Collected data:
++++++++++++++++++++
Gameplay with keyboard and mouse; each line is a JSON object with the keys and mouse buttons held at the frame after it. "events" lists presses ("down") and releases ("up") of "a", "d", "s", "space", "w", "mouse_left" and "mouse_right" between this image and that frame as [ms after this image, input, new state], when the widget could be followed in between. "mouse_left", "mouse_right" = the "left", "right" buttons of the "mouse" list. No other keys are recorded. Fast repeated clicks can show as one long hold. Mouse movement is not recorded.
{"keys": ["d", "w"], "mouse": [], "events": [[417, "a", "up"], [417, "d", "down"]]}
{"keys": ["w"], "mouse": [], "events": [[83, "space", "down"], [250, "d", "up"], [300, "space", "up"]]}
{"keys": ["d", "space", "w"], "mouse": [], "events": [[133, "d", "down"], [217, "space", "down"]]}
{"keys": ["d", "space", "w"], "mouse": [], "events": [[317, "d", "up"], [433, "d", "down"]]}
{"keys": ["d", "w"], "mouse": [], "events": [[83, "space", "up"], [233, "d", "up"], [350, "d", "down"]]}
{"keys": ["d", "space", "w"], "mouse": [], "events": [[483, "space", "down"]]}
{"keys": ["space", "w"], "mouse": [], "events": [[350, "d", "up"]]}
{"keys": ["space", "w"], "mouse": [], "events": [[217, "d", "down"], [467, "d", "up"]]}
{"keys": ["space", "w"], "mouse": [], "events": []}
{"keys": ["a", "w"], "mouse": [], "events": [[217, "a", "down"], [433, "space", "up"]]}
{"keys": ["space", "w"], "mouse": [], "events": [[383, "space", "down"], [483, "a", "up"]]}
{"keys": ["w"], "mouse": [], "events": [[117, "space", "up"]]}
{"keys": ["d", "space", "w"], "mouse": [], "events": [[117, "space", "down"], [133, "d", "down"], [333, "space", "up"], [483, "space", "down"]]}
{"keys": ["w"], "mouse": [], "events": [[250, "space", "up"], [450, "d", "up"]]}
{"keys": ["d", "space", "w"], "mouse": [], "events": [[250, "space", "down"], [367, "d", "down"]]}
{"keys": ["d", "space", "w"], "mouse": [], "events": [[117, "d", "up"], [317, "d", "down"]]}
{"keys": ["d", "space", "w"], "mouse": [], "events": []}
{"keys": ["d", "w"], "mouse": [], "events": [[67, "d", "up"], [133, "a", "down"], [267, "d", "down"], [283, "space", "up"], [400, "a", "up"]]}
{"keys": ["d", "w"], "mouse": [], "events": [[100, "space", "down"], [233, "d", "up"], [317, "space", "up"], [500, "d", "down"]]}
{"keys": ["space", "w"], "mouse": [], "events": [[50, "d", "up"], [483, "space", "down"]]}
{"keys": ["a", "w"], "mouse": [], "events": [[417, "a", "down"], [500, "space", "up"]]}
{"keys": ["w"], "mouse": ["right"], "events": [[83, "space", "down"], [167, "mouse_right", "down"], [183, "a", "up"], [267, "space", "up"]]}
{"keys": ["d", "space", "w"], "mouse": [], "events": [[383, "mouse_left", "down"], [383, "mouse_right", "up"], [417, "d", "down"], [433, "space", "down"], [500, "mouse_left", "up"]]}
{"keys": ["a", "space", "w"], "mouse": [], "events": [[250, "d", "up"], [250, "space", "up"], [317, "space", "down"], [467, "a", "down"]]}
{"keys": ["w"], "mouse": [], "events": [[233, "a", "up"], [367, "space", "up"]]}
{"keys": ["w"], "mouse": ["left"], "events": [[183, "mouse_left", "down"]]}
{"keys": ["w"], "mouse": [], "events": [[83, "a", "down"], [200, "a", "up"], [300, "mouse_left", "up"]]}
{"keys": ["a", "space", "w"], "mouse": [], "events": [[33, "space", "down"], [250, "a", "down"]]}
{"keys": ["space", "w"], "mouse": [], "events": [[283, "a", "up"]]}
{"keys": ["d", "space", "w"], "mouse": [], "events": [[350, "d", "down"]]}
++++++++++++++++++++
**DIRECTIONS**
Would you give the entries back word for word?

**PROBLEM SOLUTION**
Gameplay with keyboard and mouse; each line is a JSON object with the keys and mouse buttons held at the frame after it. "events" lists presses ("down") and releases ("up") of "a", "d", "s", "space", "w", "mouse_left" and "mouse_right" between this image and that frame as [ms after this image, input, new state], when the widget could be followed in between. "mouse_left", "mouse_right" = the "left", "right" buttons of the "mouse" list. No other keys are recorded. Fast repeated clicks can show as one long hold. Mouse movement is not recorded.
{"keys": ["d", "w"], "mouse": [], "events": [[417, "a", "up"], [417, "d", "down"]]}
{"keys": ["w"], "mouse": [], "events": [[83, "space", "down"], [250, "d", "up"], [300, "space", "up"]]}
{"keys": ["d", "space", "w"], "mouse": [], "events": [[133, "d", "down"], [217, "space", "down"]]}
{"keys": ["d", "space", "w"], "mouse": [], "events": [[317, "d", "up"], [433, "d", "down"]]}
{"keys": ["d", "w"], "mouse": [], "events": [[83, "space", "up"], [233, "d", "up"], [350, "d", "down"]]}
{"keys": ["d", "space", "w"], "mouse": [], "events": [[483, "space", "down"]]}
{"keys": ["space", "w"], "mouse": [], "events": [[350, "d", "up"]]}
{"keys": ["space", "w"], "mouse": [], "events": [[217, "d", "down"], [467, "d", "up"]]}
{"keys": ["space", "w"], "mouse": [], "events": []}
{"keys": ["a", "w"], "mouse": [], "events": [[217, "a", "down"], [433, "space", "up"]]}
{"keys": ["space", "w"], "mouse": [], "events": [[383, "space", "down"], [483, "a", "up"]]}
{"keys": ["w"], "mouse": [], "events": [[117, "space", "up"]]}
{"keys": ["d", "space", "w"], "mouse": [], "events": [[117, "space", "down"], [133, "d", "down"], [333, "space", "up"], [483, "space", "down"]]}
{"keys": ["w"], "mouse": [], "events": [[250, "space", "up"], [450, "d", "up"]]}
{"keys": ["d", "space", "w"], "mouse": [], "events": [[250, "space", "down"], [367, "d", "down"]]}
{"keys": ["d", "space", "w"], "mouse": [], "events": [[117, "d", "up"], [317, "d", "down"]]}
{"keys": ["d", "space", "w"], "mouse": [], "events": []}
{"keys": ["d", "w"], "mouse": [], "events": [[67, "d", "up"], [133, "a", "down"], [267, "d", "down"], [283, "space", "up"], [400, "a", "up"]]}
{"keys": ["d", "w"], "mouse": [], "events": [[100, "space", "down"], [233, "d", "up"], [317, "space", "up"], [500, "d", "down"]]}
{"keys": ["space", "w"], "mouse": [], "events": [[50, "d", "up"], [483, "space", "down"]]}
{"keys": ["a", "w"], "mouse": [], "events": [[417, "a", "down"], [500, "space", "up"]]}
{"keys": ["w"], "mouse": ["right"], "events": [[83, "space", "down"], [167, "mouse_right", "down"], [183, "a", "up"], [267, "space", "up"]]}
{"keys": ["d", "space", "w"], "mouse": [], "events": [[383, "mouse_left", "down"], [383, "mouse_right", "up"], [417, "d", "down"], [433, "space", "down"], [500, "mouse_left", "up"]]}
{"keys": ["a", "space", "w"], "mouse": [], "events": [[250, "d", "up"], [250, "space", "up"], [317, "space", "down"], [467, "a", "down"]]}
{"keys": ["w"], "mouse": [], "events": [[233, "a", "up"], [367, "space", "up"]]}
{"keys": ["w"], "mouse": ["left"], "events": [[183, "mouse_left", "down"]]}
{"keys": ["w"], "mouse": [], "events": [[83, "a", "down"], [200, "a", "up"], [300, "mouse_left", "up"]]}
{"keys": ["a", "space", "w"], "mouse": [], "events": [[33, "space", "down"], [250, "a", "down"]]}
{"keys": ["space", "w"], "mouse": [], "events": [[283, "a", "up"]]}
{"keys": ["d", "space", "w"], "mouse": [], "events": [[350, "d", "down"]]}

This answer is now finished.